→ WORK TO COMPLETE
The expected answer is the set of lines in the data below between the line holding "21/0740/HHO. Meadow Barn" and the line holding "There is no", inclusive, written out exactly.

→ RECORDS FOR PROCESSING
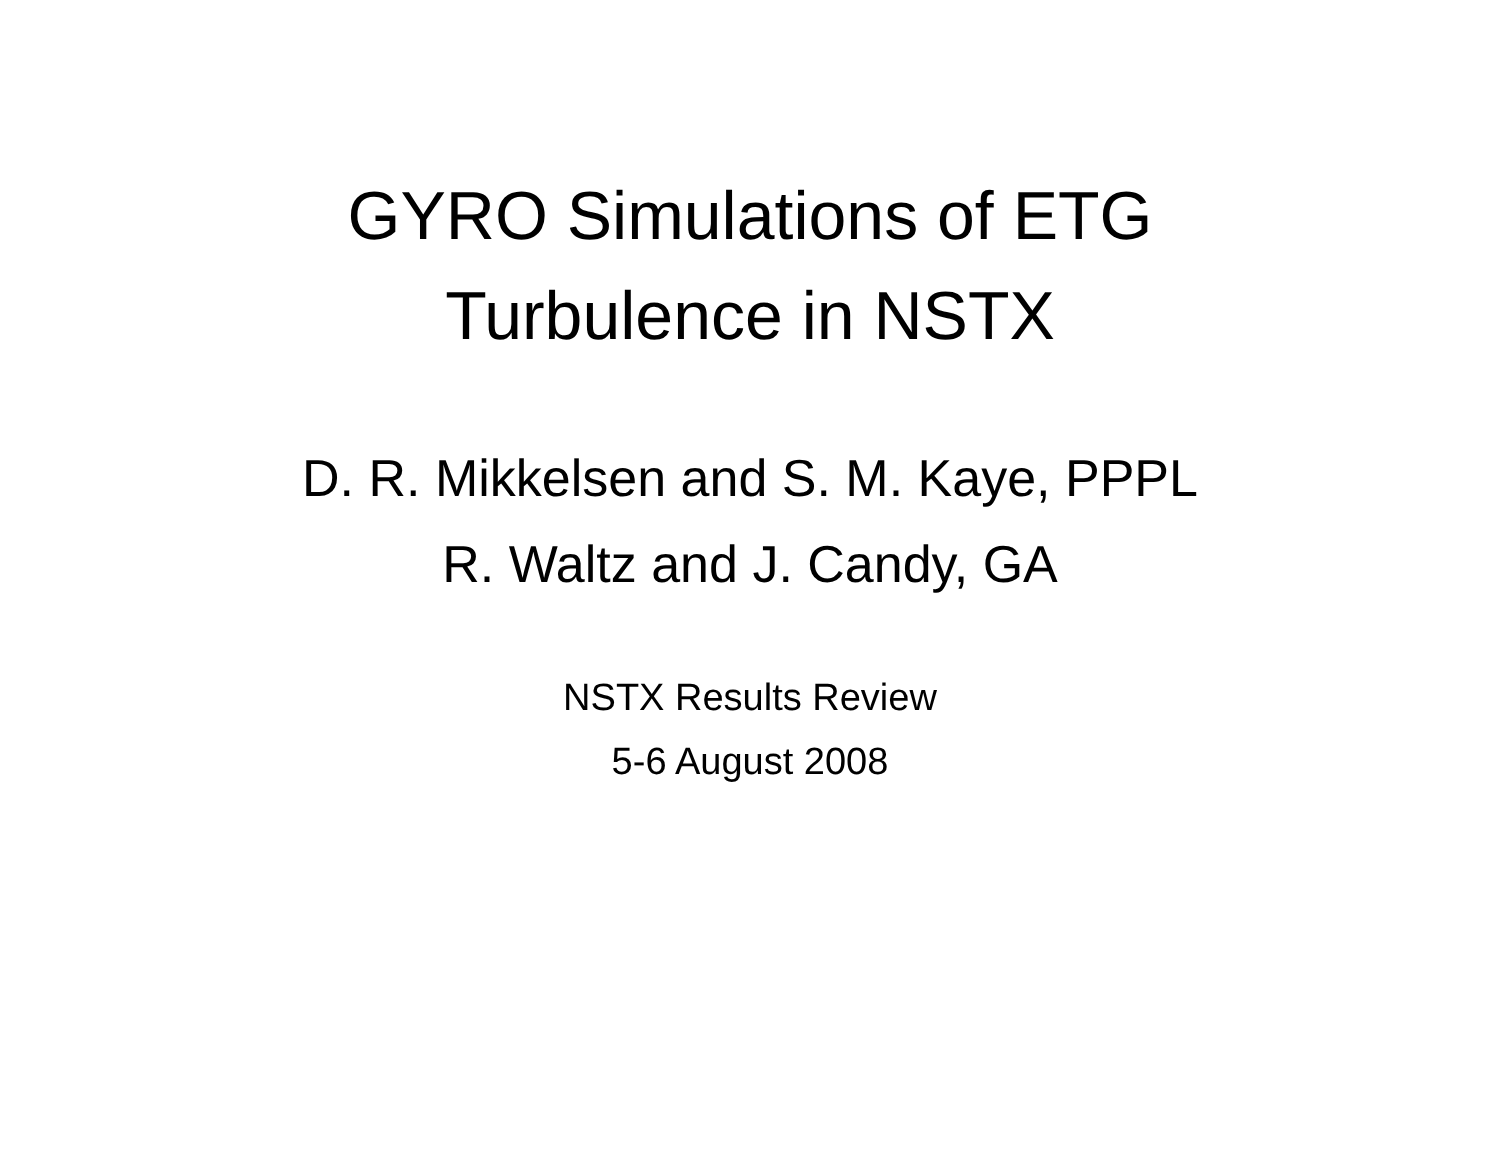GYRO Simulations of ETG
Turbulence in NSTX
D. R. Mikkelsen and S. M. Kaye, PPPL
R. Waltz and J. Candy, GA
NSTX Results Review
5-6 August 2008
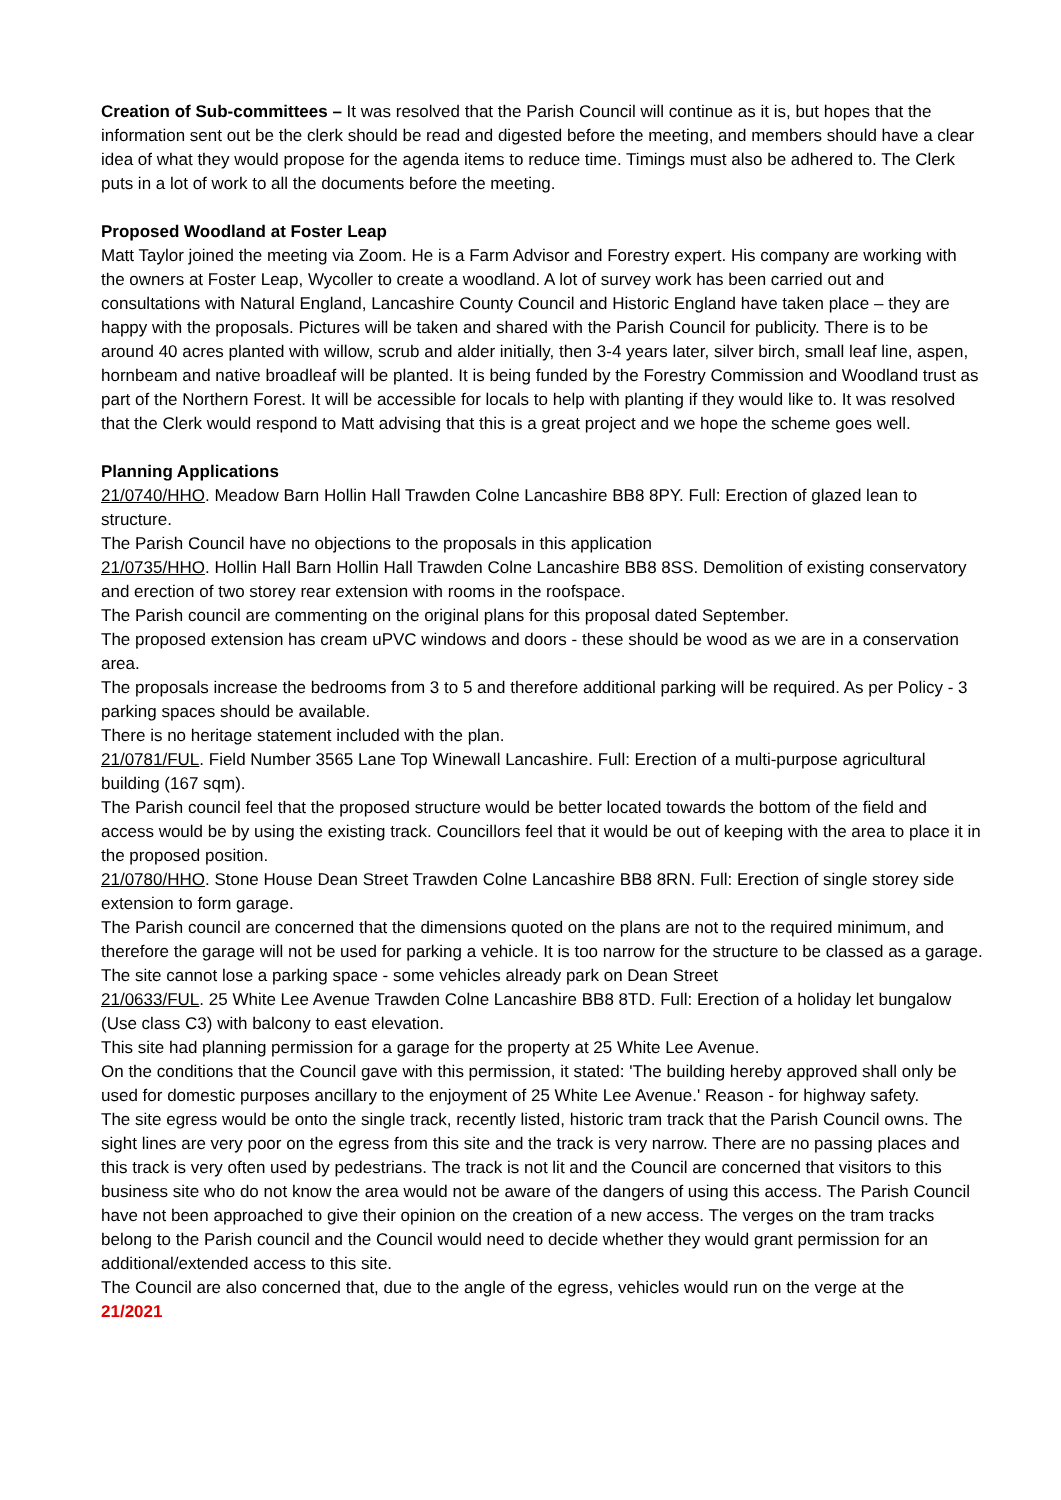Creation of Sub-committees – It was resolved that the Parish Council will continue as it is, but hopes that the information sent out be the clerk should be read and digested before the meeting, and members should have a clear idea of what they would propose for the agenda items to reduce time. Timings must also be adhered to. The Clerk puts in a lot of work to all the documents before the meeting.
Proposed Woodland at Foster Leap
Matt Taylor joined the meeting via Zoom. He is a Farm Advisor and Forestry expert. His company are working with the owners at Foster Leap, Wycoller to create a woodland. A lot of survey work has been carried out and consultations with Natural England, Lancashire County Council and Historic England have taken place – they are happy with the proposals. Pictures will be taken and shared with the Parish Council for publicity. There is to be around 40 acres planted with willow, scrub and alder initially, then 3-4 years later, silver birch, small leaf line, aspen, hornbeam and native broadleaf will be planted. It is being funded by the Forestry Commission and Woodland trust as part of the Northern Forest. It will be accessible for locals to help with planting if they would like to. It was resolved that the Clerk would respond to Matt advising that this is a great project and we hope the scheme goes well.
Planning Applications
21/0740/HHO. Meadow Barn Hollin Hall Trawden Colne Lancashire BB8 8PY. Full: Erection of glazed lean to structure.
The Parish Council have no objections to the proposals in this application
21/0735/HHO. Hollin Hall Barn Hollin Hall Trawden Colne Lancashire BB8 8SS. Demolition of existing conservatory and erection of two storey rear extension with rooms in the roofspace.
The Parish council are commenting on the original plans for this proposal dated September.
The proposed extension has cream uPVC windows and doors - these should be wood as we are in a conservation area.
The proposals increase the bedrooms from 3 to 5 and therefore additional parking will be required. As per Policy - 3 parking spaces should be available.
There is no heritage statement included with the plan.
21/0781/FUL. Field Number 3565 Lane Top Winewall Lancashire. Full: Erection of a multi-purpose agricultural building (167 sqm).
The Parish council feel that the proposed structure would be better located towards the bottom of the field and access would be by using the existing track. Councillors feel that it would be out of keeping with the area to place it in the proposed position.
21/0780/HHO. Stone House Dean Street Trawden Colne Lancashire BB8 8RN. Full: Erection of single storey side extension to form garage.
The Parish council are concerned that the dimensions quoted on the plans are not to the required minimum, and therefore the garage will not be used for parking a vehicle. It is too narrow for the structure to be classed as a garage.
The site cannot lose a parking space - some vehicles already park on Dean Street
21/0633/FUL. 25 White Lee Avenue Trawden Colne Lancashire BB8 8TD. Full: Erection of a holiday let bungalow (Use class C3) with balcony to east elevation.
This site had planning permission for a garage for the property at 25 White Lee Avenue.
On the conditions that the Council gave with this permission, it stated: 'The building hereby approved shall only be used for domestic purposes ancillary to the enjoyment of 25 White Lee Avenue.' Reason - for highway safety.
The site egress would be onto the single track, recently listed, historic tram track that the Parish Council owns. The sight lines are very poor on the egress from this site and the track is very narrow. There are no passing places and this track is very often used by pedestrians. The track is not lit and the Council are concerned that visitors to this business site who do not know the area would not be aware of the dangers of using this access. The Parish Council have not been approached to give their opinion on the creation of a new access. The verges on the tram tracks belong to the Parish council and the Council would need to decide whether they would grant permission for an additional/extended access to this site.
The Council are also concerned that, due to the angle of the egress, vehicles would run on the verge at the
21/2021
* * *
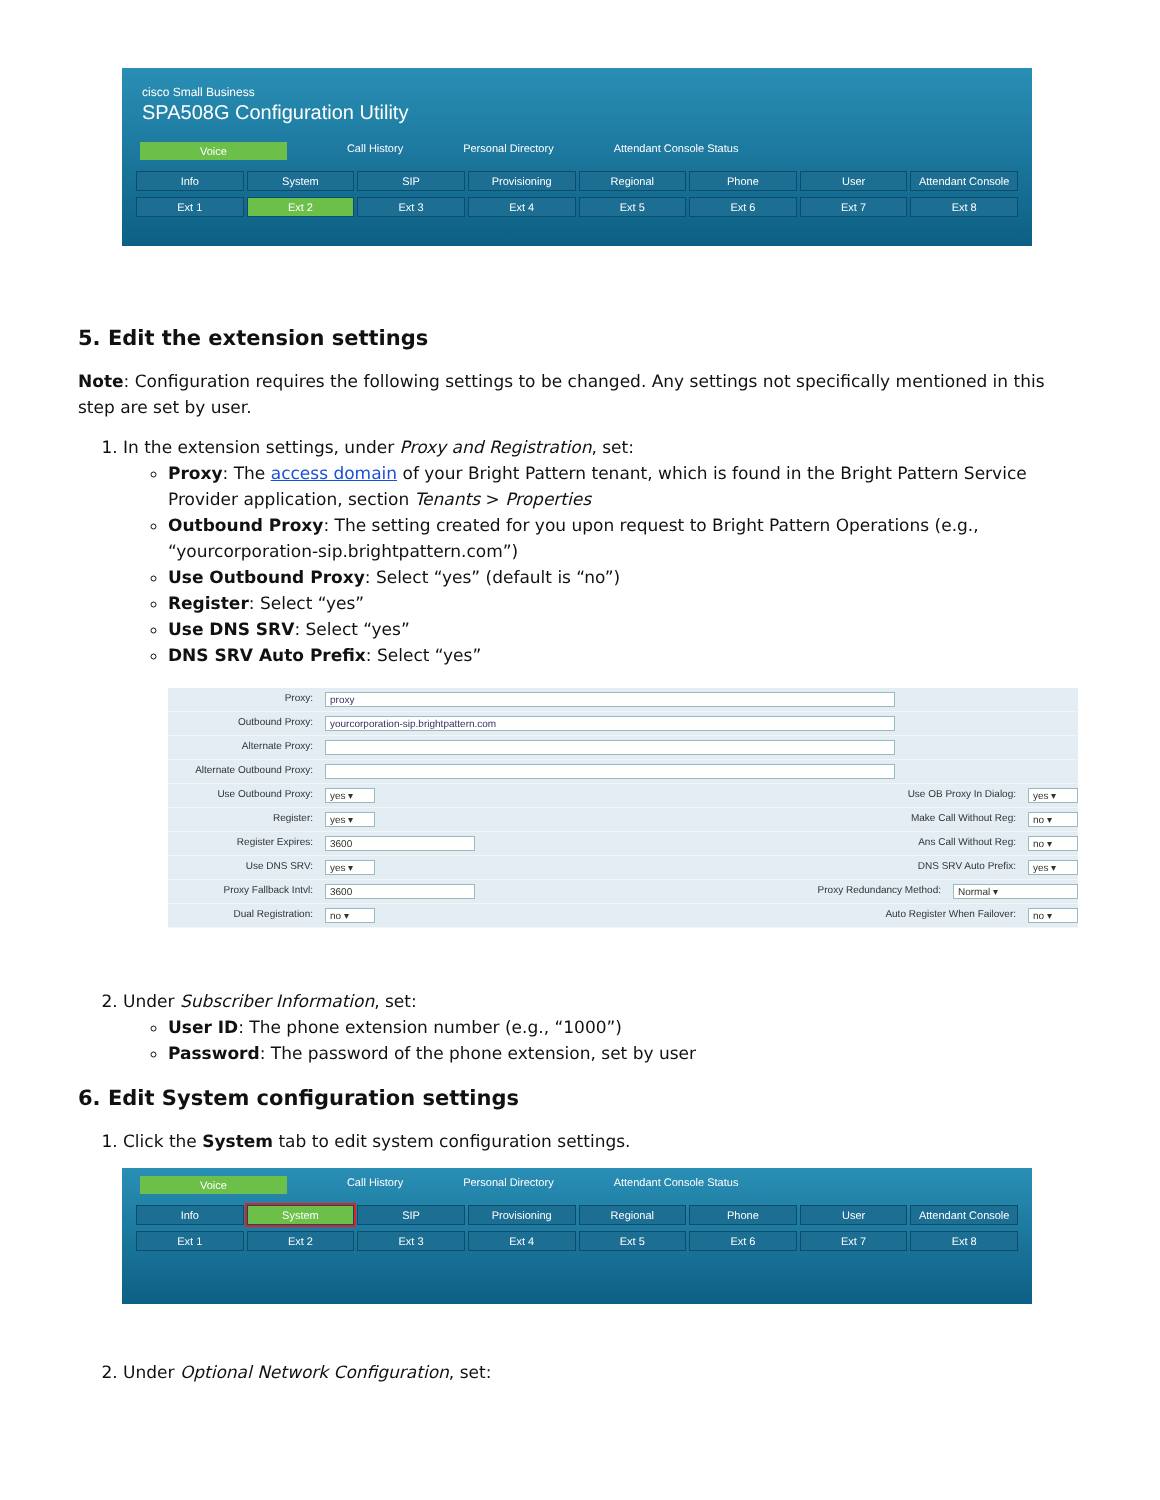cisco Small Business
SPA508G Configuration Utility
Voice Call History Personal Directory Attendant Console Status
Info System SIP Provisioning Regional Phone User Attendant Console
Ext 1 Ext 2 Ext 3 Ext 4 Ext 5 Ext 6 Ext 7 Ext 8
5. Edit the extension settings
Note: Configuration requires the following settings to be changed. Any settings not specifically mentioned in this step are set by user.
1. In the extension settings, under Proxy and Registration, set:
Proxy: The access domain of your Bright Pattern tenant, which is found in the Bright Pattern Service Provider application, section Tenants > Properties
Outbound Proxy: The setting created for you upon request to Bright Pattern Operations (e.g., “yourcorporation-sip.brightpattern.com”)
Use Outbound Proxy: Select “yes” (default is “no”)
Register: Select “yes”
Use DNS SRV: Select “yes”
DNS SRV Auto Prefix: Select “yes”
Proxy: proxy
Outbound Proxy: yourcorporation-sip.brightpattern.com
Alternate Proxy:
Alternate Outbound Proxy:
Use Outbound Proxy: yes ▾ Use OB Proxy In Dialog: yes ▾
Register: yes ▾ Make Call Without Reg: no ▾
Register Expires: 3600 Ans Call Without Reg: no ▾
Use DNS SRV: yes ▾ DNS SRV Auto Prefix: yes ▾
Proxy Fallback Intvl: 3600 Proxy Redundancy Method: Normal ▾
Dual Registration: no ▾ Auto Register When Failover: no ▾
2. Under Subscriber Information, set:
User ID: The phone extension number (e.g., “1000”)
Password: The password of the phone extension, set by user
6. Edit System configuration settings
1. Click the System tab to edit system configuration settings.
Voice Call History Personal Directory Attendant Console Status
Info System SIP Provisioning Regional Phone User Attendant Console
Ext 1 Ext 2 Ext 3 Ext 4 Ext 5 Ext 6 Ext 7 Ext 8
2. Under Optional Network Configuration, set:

→ RESULT BELOW
21/0740/HHO. Meadow Barn Hollin Hall Trawden Colne Lancashire BB8 8PY. Full: Erection of glazed lean to structure.
The Parish Council have no objections to the proposals in this application
21/0735/HHO. Hollin Hall Barn Hollin Hall Trawden Colne Lancashire BB8 8SS. Demolition of existing conservatory and erection of two storey rear extension with rooms in the roofspace.
The Parish council are commenting on the original plans for this proposal dated September.
The proposed extension has cream uPVC windows and doors - these should be wood as we are in a conservation area.
The proposals increase the bedrooms from 3 to 5 and therefore additional parking will be required. As per Policy - 3 parking spaces should be available.
There is no heritage statement included with the plan.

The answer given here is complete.